• **İş Emri A**:
Erken boşalma hakkındaki metni iki cümleyle özetleyin.
• **İş Emri B**:
Erken boşalma hakkındaki metne göre psikiyatri ve psikoloji kitapları erken boşalmayı tanımlarken hangi süre ölçüsünü kullanır?
• **İş Emri C**:
Erken boşalma hakkındaki metni son cümlesinden sonra sürdürün.

• **Verilen Metin**:
Seks beyninizi nasıl etkiler / Seksin beyin üzerindeki etkisi

Erken Boşalma

Erken Boşalma

Erken boşalma veya daha az rahatsız eden ismiyle denetimsiz boşalma. Boşalmayı kontrol edememe yani bir nevi erkeklerin kabusu. Zannettiğimizden çok daha fazla bir orana sahip. Nerdeyse Türk erkeklerinin %70 e yakını bu sorundan muzdarip. fakat hep hasır altı edilen, hiç gündeme getirilmeyen ve gizli gizli performans artırıcı ilaçlarla telafi edilmeye çalışılan ciddi derecede bir erkek cinsellik problemi. Bu erken boşalma olayına geçmişte yaşanan travmalar veya performans kaygısına yani partneri (eşi) tarafından yetersiz bulunma korkusu sebep olabilir. Bir diğer sayabileceğim sebep ise ağır iş yükü ve strestir. Fakat erken boşalmanın sebebi ne olursa olsun ortaya çıkan sonuç şudur; erkekte cinsel aktivite sırasında beklenenden daha kısa sürede istemsiz bir şekilde orgazm gerçekleşiyorsa burada ciddi bir isteksizlik ve keyifsizlik söz konusudur ve sıkıntı var demektir. Çeşitli psikiyatri veya psikoloji kitaplarında 1 dakikanın altında tabiri kullanılır erken boşalmanın tanımı yapılırken fakat elbette ki kimse bunun kronometreyle takibini yapmamıştır. Yaklaşık olarak kitabi bilgi penis vajinaya yani vulvaya penetre olduktan sonra 1 dakikanın altında ejakülat salınımını gerçekleştiriyorsa burada erken boşalma sorunundan bahsedilebilir şeklindedir. Yine dediğim gibi bunu saatle dakikayla ölçmek çok yersiz. Onun yerine kişide veya partnerinde sıkıntıya sebep olacak şekilde kısa sürede gerçekleşen boşalmalara denetimsiz boşalma tanımını kullanmak daha doğrudur. Medeni cesarete sahip olan ve bu problemi kökten çözmeye niyeti olan ve psikoloğa başvuran erkeklere biz genelde şunu sorarız; erken boşalmadan kastın tam olarak nedir? Çok farklı tanımlamalar alırız hastalardan. Örneğin;” partnerimle birleşme hayal ettiğim andan veya odaya girip elimi elbiselerime attığım andan itibaren kendimi tutamıyorum ve tamamen boşalıyorum.Ardından moralim bozuluyor ve devam edemiyorum. Zaten daha sonra da erekte olmam oldukça güçleşiyor.” şeklinde olabiliyor. Şu şekilde de tarif edilebiliyor bazen; ”Hocam ön sevişme esnasında hiçbir problem yok. Fakat birleşmeye yönelik bir pozisyona geçtiğim andan itibaren kontrol edemiyorum. Büyük bir heyecan hissediyorum. Yükselen o heyecanla birlikte birdenbire boşalıyorum.Bazen de vajinaya temas ettiğim andan itibaren boşalma yaşıyorum.”

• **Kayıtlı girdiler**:
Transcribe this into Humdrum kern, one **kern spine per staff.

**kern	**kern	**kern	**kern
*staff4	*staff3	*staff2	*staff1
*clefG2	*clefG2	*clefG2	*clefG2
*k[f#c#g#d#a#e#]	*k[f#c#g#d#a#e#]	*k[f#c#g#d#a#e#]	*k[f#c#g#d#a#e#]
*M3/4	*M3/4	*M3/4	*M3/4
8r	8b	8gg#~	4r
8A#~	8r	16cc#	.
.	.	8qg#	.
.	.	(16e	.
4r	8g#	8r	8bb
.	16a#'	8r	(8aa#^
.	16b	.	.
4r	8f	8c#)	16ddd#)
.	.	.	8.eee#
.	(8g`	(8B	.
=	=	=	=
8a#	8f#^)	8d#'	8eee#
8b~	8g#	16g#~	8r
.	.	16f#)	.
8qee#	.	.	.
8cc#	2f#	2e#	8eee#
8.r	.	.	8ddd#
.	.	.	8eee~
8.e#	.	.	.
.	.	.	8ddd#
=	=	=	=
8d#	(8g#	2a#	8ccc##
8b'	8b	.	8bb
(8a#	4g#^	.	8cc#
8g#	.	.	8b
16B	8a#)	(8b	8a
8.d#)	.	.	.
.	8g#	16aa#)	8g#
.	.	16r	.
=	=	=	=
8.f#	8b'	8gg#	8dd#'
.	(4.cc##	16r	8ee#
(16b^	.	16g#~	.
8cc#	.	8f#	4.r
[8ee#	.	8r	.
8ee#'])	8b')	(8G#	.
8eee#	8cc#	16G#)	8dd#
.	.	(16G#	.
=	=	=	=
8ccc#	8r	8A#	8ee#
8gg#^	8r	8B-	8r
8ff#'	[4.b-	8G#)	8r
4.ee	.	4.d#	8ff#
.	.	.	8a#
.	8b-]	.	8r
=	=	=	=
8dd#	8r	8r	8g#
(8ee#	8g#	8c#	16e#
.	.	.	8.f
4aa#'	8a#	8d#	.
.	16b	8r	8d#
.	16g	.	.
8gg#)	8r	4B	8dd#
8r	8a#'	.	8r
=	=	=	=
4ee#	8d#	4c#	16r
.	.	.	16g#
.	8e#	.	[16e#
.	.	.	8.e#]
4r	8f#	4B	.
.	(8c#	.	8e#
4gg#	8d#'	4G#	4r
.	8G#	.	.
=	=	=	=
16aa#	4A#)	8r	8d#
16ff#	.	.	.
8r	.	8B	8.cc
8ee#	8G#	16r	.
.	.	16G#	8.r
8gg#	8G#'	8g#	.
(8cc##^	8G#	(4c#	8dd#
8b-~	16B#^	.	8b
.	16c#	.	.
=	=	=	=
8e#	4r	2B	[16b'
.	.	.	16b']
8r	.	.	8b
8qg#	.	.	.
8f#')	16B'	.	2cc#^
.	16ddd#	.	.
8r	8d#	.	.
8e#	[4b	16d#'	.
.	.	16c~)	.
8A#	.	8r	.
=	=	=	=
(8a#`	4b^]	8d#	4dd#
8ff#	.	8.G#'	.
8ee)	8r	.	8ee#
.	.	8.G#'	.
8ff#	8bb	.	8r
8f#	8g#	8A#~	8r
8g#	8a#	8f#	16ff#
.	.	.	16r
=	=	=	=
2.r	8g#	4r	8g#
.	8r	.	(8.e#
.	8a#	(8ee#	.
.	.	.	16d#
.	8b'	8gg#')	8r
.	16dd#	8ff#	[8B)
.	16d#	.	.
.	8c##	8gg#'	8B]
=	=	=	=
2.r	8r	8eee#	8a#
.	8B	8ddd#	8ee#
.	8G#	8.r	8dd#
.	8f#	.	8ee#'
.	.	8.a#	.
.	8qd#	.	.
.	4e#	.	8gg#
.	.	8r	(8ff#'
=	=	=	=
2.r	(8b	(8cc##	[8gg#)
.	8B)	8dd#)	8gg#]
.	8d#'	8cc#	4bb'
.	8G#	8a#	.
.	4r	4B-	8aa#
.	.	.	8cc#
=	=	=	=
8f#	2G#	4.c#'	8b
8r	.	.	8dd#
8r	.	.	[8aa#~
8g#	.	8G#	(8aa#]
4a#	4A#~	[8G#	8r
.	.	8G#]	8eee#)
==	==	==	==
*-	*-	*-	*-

• **Beklenen Çıktı A**:
Erken boşalma, Türk erkeklerinin %70'e yakınını etkileyen ama hiç gündeme getirilmeyen bir cinsellik sorunudur; geçmişteki travmalar, performans kaygısı, ağır iş yükü ve stres buna yol açabilir. Kitaplarda penetrasyondan sonra 1 dakikanın altında boşalma olarak tanımlansa da, kişide ya da partnerinde sıkıntıya yol açacak kadar kısa sürede gerçekleşen boşalmalara denetimsiz boşalma demek daha doğrudur.

• **Beklenen Çıktı B**:
1 dakikanın altı.

• **Beklenen Çıktı C**:
Erkekte bu şekilde huzursuz edecek kadar kısa sürede gerçekleşen ejakülat salınımı erken boşalma veya denetimsiz boşalmanın en doğru tanımıdır diyebiliriz. Aynı zamanda partnerini mutlu edebilecek zamandan daha kısa sürede, erkekliğini, sertliğini kontrol edemeyecek şekilde boşalma da bir diğer erken boşalma tanımlarından sayılabilir.
Bazen erkeklerin yaşamları boyunca yani ilk cinsel deneyimden en son ana kadar devam eden bir problem olabilir. Bazen de sonradan ortaya çıkabilmektedir. Fizyolojik denilen erken boşalma sebebi neredeyse yok denecek kadar az. Zaten bir üroloji uzmanına danışıldığında eğer varsa organik bir sebebi çözüme kısa sürede kavuşturuluyor. Diğer cinsel problemlerde olduğu gibi erkeklerde yaşanan erken boşalma sebebi %99 gibi büyük bir oranla psikolojik kökenden kaynaklanıyor. Güvensizlik, performansın yetemeyeceği kaygısı, partneri mutlu edememe endişesi, kıyaslanma düşüncesi, yoğun stres, geçmişteki travmalar bunların hepsi bilinçaltında kişinin heyecanını o kadar yükseltir ki cinsellik söz konusu olduğu zaman yatak odasında belirli gecelerde belirli zamanlarda birlikte olma sinyali alındığı andan itibaren erkek büyük bir kaygı yaşamaya başlar. Onun için büyük bir kaygıya dönüşür. Cinsel haz almak asla aklına gelmez. Acaba yine mi erken boşalacağım düşüncesiyle olayı bir başarısızlığa bağlar. Kendisini zorlayarak cinsel ilişki yaşar veya türlü bahaneler üretir. Zihindeki düşünce adeta bir kaos haline dönüştürülmektedir.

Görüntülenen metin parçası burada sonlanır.